■ WORK INSTRUCTION ■
Copy every line of the data exactly, keeping out any picture.

(Source data)
-- Opening Marker --
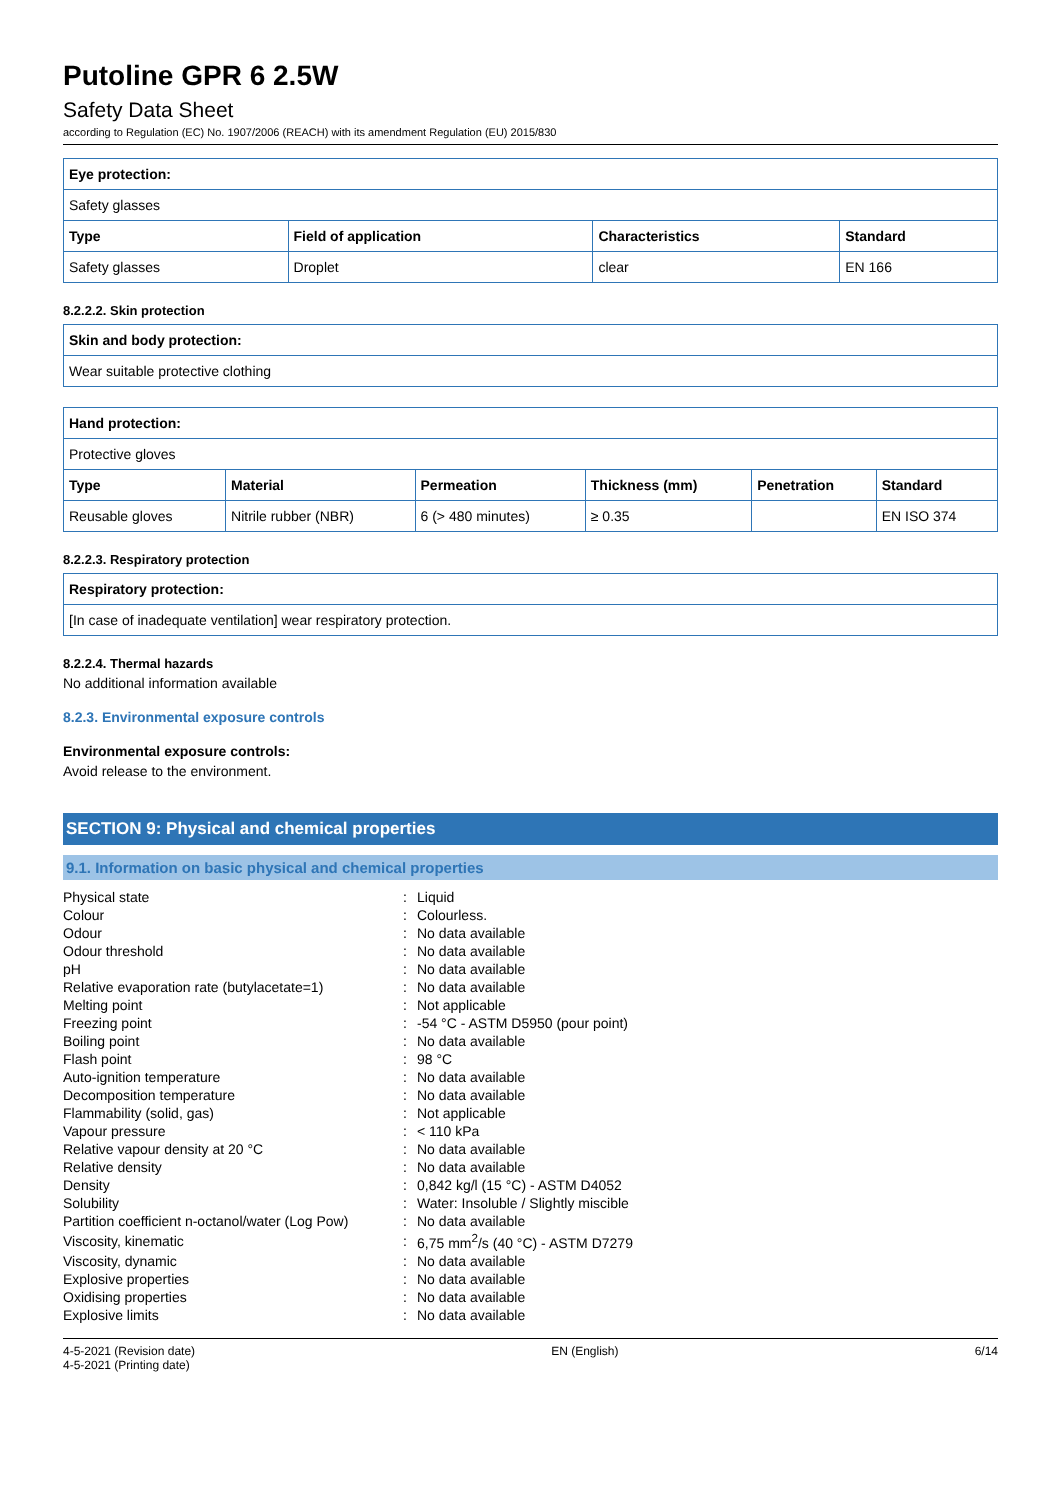Putoline GPR 6 2.5W
Safety Data Sheet
according to Regulation (EC) No. 1907/2006 (REACH) with its amendment Regulation (EU) 2015/830
| Eye protection: | | | |
| --- | --- | --- | --- |
| Safety glasses | | | |
| Type | Field of application | Characteristics | Standard |
| Safety glasses | Droplet | clear | EN 166 |
8.2.2.2. Skin protection
| Skin and body protection: |
| --- |
| Wear suitable protective clothing |
| Hand protection: | | | | | |
| --- | --- | --- | --- | --- | --- |
| Protective gloves | | | | | |
| Type | Material | Permeation | Thickness (mm) | Penetration | Standard |
| Reusable gloves | Nitrile rubber (NBR) | 6 (> 480 minutes) | ≥ 0.35 | | EN ISO 374 |
8.2.2.3. Respiratory protection
| Respiratory protection: |
| --- |
| [In case of inadequate ventilation] wear respiratory protection. |
8.2.2.4. Thermal hazards
No additional information available
8.2.3. Environmental exposure controls
Environmental exposure controls:
Avoid release to the environment.
SECTION 9: Physical and chemical properties
9.1. Information on basic physical and chemical properties
| Physical state | : | Liquid |
| Colour | : | Colourless. |
| Odour | : | No data available |
| Odour threshold | : | No data available |
| pH | : | No data available |
| Relative evaporation rate (butylacetate=1) | : | No data available |
| Melting point | : | Not applicable |
| Freezing point | : | -54 °C - ASTM D5950 (pour point) |
| Boiling point | : | No data available |
| Flash point | : | 98 °C |
| Auto-ignition temperature | : | No data available |
| Decomposition temperature | : | No data available |
| Flammability (solid, gas) | : | Not applicable |
| Vapour pressure | : | < 110 kPa |
| Relative vapour density at 20 °C | : | No data available |
| Relative density | : | No data available |
| Density | : | 0,842 kg/l (15 °C) - ASTM D4052 |
| Solubility | : | Water: Insoluble / Slightly miscible |
| Partition coefficient n-octanol/water (Log Pow) | : | No data available |
| Viscosity, kinematic | : | 6,75 mm<sup>2</sup>/s (40 °C) - ASTM D7279 |
| Viscosity, dynamic | : | No data available |
| Explosive properties | : | No data available |
| Oxidising properties | : | No data available |
| Explosive limits | : | No data available |
4-5-2021 (Revision date)
4-5-2021 (Printing date)
EN (English) 6/14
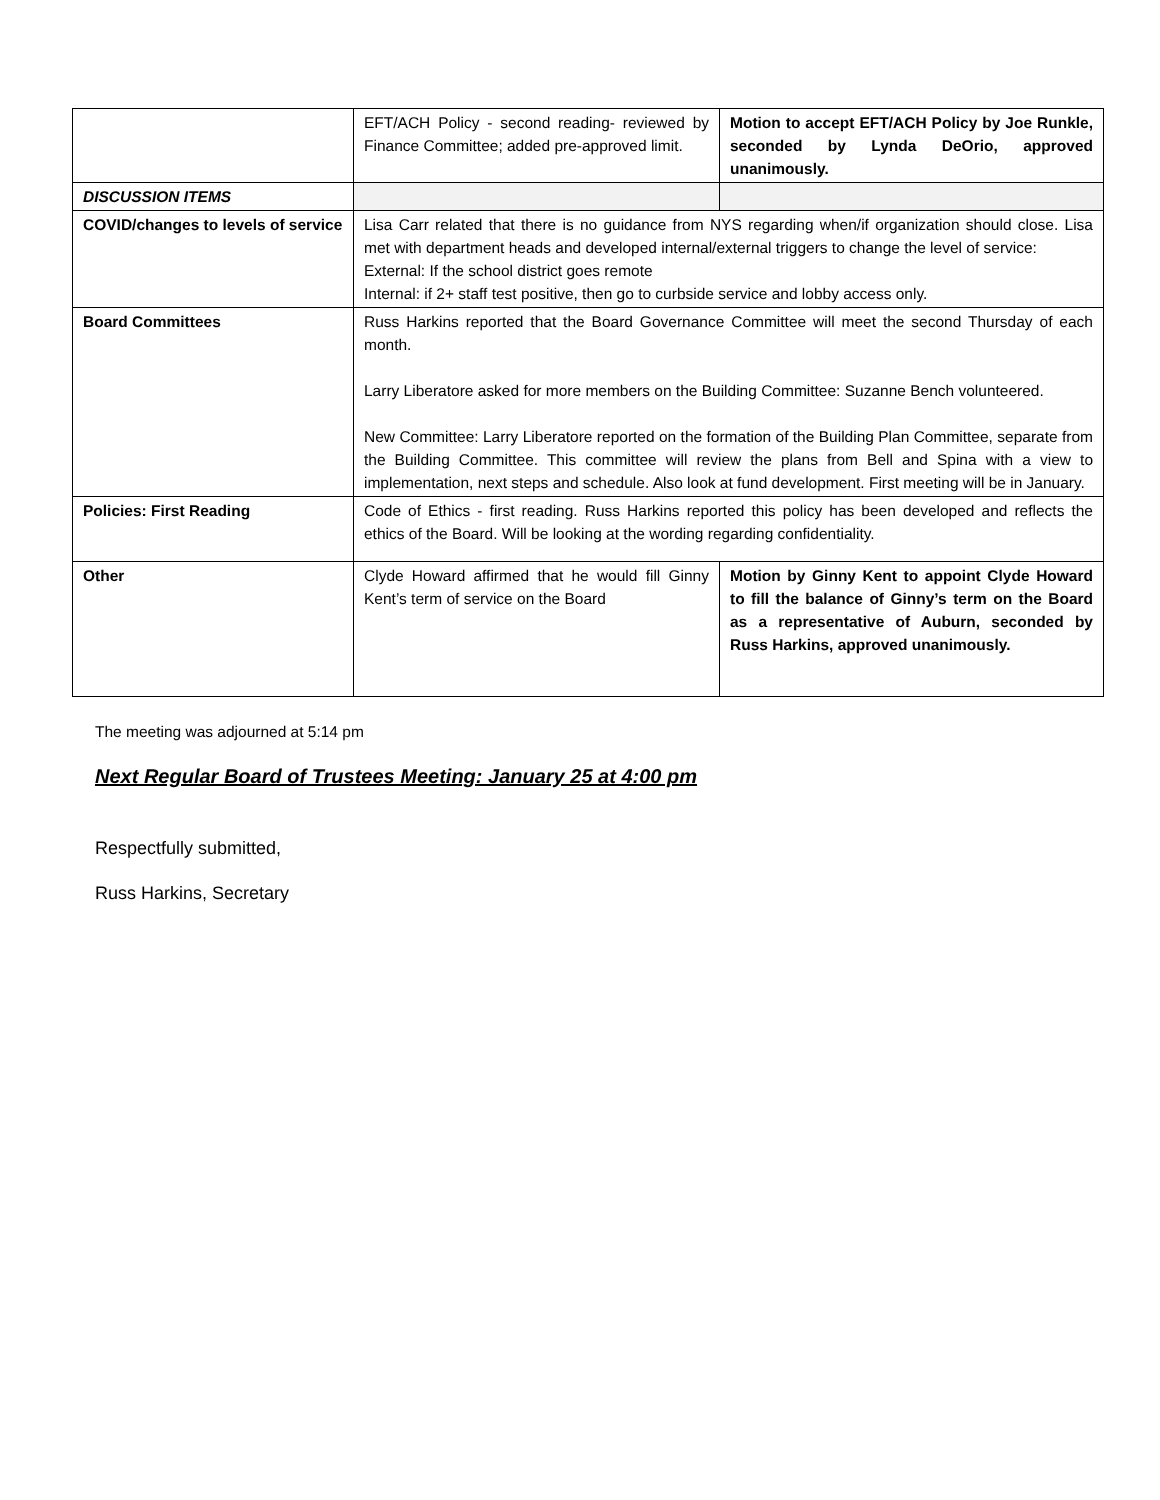| | EFT/ACH Policy - second reading- reviewed by Finance Committee; added pre-approved limit. | Motion to accept EFT/ACH Policy by Joe Runkle, seconded by Lynda DeOrio, approved unanimously. |
| DISCUSSION ITEMS | | |
| COVID/changes to levels of service | Lisa Carr related that there is no guidance from NYS regarding when/if organization should close. Lisa met with department heads and developed internal/external triggers to change the level of service: External: If the school district goes remote Internal: if 2+ staff test positive, then go to curbside service and lobby access only. | |
| Board Committees | Russ Harkins reported that the Board Governance Committee will meet the second Thursday of each month. Larry Liberatore asked for more members on the Building Committee: Suzanne Bench volunteered. New Committee: Larry Liberatore reported on the formation of the Building Plan Committee, separate from the Building Committee. This committee will review the plans from Bell and Spina with a view to implementation, next steps and schedule. Also look at fund development. First meeting will be in January. | |
| Policies: First Reading | Code of Ethics - first reading. Russ Harkins reported this policy has been developed and reflects the ethics of the Board. Will be looking at the wording regarding confidentiality. | |
| Other | Clyde Howard affirmed that he would fill Ginny Kent’s term of service on the Board | Motion by Ginny Kent to appoint Clyde Howard to fill the balance of Ginny’s term on the Board as a representative of Auburn, seconded by Russ Harkins, approved unanimously. |
The meeting was adjourned at 5:14 pm
Next Regular Board of Trustees Meeting: January 25 at 4:00 pm
Respectfully submitted,
Russ Harkins, Secretary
-- Closing Marker --
■ TASK RESULT ■
Putoline GPR 6 2.5W
Safety Data Sheet
according to Regulation (EC) No. 1907/2006 (REACH) with its amendment Regulation (EU) 2015/830
| Eye protection: | | | |
| --- | --- | --- | --- |
| Safety glasses | | | |
| Type | Field of application | Characteristics | Standard |
| Safety glasses | Droplet | clear | EN 166 |
8.2.2.2. Skin protection
| Skin and body protection: |
| --- |
| Wear suitable protective clothing |
| Hand protection: | | | | | |
| --- | --- | --- | --- | --- | --- |
| Protective gloves | | | | | |
| Type | Material | Permeation | Thickness (mm) | Penetration | Standard |
| Reusable gloves | Nitrile rubber (NBR) | 6 (> 480 minutes) | ≥ 0.35 | | EN ISO 374 |
8.2.2.3. Respiratory protection
| Respiratory protection: |
| --- |
| [In case of inadequate ventilation] wear respiratory protection. |
8.2.2.4. Thermal hazards
No additional information available
8.2.3. Environmental exposure controls
Environmental exposure controls:
Avoid release to the environment.
SECTION 9: Physical and chemical properties
9.1. Information on basic physical and chemical properties
| Physical state | : | Liquid |
| Colour | : | Colourless. |
| Odour | : | No data available |
| Odour threshold | : | No data available |
| pH | : | No data available |
| Relative evaporation rate (butylacetate=1) | : | No data available |
| Melting point | : | Not applicable |
| Freezing point | : | -54 °C - ASTM D5950 (pour point) |
| Boiling point | : | No data available |
| Flash point | : | 98 °C |
| Auto-ignition temperature | : | No data available |
| Decomposition temperature | : | No data available |
| Flammability (solid, gas) | : | Not applicable |
| Vapour pressure | : | < 110 kPa |
| Relative vapour density at 20 °C | : | No data available |
| Relative density | : | No data available |
| Density | : | 0,842 kg/l (15 °C) - ASTM D4052 |
| Solubility | : | Water: Insoluble / Slightly miscible |
| Partition coefficient n-octanol/water (Log Pow) | : | No data available |
| Viscosity, kinematic | : | 6,75 mm<sup>2</sup>/s (40 °C) - ASTM D7279 |
| Viscosity, dynamic | : | No data available |
| Explosive properties | : | No data available |
| Oxidising properties | : | No data available |
| Explosive limits | : | No data available |
4-5-2021 (Revision date)
4-5-2021 (Printing date)
EN (English) 6/14
| | EFT/ACH Policy - second reading- reviewed by Finance Committee; added pre-approved limit. | Motion to accept EFT/ACH Policy by Joe Runkle, seconded by Lynda DeOrio, approved unanimously. |
| DISCUSSION ITEMS | | |
| COVID/changes to levels of service | Lisa Carr related that there is no guidance from NYS regarding when/if organization should close. Lisa met with department heads and developed internal/external triggers to change the level of service: External: If the school district goes remote Internal: if 2+ staff test positive, then go to curbside service and lobby access only. | |
| Board Committees | Russ Harkins reported that the Board Governance Committee will meet the second Thursday of each month. Larry Liberatore asked for more members on the Building Committee: Suzanne Bench volunteered. New Committee: Larry Liberatore reported on the formation of the Building Plan Committee, separate from the Building Committee. This committee will review the plans from Bell and Spina with a view to implementation, next steps and schedule. Also look at fund development. First meeting will be in January. | |
| Policies: First Reading | Code of Ethics - first reading. Russ Harkins reported this policy has been developed and reflects the ethics of the Board. Will be looking at the wording regarding confidentiality. | |
| Other | Clyde Howard affirmed that he would fill Ginny Kent’s term of service on the Board | Motion by Ginny Kent to appoint Clyde Howard to fill the balance of Ginny’s term on the Board as a representative of Auburn, seconded by Russ Harkins, approved unanimously. |
The meeting was adjourned at 5:14 pm
Next Regular Board of Trustees Meeting: January 25 at 4:00 pm
Respectfully submitted,
Russ Harkins, Secretary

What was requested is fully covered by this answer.